**Selection**
┄┄┄┄┄┄┄┄┄┄┄┄┄┄┄┄┄┄┄┄

Leaving Simba Hut

Morning came early at Simba Hut at 2771 meters above sea level. I had had a bad night, despite my tent having been erected on flat ground without any rocks or stones to disturb with my sleep. My guts had been in full rebellion, thanks to the goat innards soup from the Kibo Lodge BBQ.

I wiggled from my sleeping bag and crawled from the tent. The cooks were preparing breakfast. I stumbled to the nearest bush and spewed green liquid on the ground. The porters laughingly mimicked my feat and chorused, “Oooooh-ach. Oooooh-ach.”

I was no longer M’zee, but now M’zee Ooooh-Ach.

“Can someone put that old man out of his misery?” shouted Tim from a nearby tent.

“I only wish someone could.” I heaved bile and everyone within earshot echoed my retch.

“I warned you about that soup, but you’re a tough old nail and think you can eat everything/.”

“I used to.”

I wandered to the breakfast tent.
Ma’we smiled at me and said, “Don’t listen to them you are still Bwana M’zee Konyagi to me. We get back to Marangu, we drink Konyagi by the big tree.”

“And a lot of it.”

“But if you can’t make it, then better to stop now, then have to come down from higher up.”

No, I’ll be fine,” said before searching for a remote bush into which empty my breakfast.

It was a good morning to hit the trail.

Cool.

Dry.

Sunny.”

The ladies were all smiles.

Mark and his friend Kees were happy to be here with their sons.

Oskar was young, but had good musical tastes.

They turned around and looked at me.

“Ooooh-ach.”

I pulled on my day sack and told Charlie, the head guide, “I’m setting out ahead to take videos.

“Do not go far. There are water buffaloes.

“Lions too,” warned David, his brother.

“And elephants added my porter.

“I know elephants.” Every year Old Yai visited my mango tree.”

“Thai elephant not same African.” Charlie shook his head.

“All elephants are the same. What is between their toes? Slow-running people.”

They all laughed warily and I set out withe the rest of the Kili Team lining up for the trail. Young people liked to talk. I preferred quiet and twenty paces later I was alone.

I stopped to set up a shot.

Ma’we was in the lead.

I snapped several photos.

Jackman called out, “Be careful. Lions like the sound of ooooh-ach.”

“They like young men better. Your meat tastes sweet and especially when the meat is close to the bone.”

Jackman was muscular, but thin.

“I’ll tell the lions better meat is coming.”

I broke away from the crowd on the path through the dry rainforest.

Kilimanjaro seemed closer, but it was another five days to the summit.

┄┄┄┄┄┄┄┄┄┄┄┄┄┄┄┄┄┄┄┄

**Data segment**
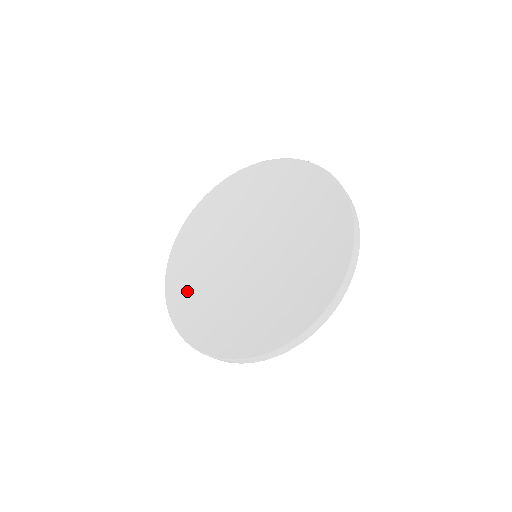
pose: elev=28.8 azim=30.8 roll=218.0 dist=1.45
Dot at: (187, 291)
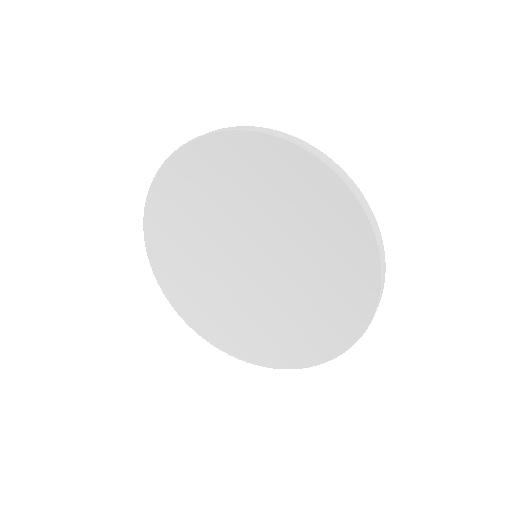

┄┄┄┄┄┄┄┄┄┄┄┄┄┄┄┄┄┄┄┄

**Exercises to complete**
[a] In the Simba Hut passage, which animals does the narrator get warned about before setting out ahead on the trail?
[b] How high above sea level is Simba Hut, according to the Simba Hut passage?
[c] Copy the portion of the Simba Hut passage that opens with the words containing "Oskar was young, but" and closes with "David, his brother.".

**Response list**
[a] Water buffaloes, lions, and elephants.

[b] 2771 meters above sea level.

[c]
Oskar was young, but had good musical tastes.

They turned around and looked at me.

“Ooooh-ach.”

I pulled on my day sack and told Charlie, the head guide, “I’m setting out ahead to take videos.

“Do not go far. There are water buffaloes.

“Lions too,” warned David, his brother.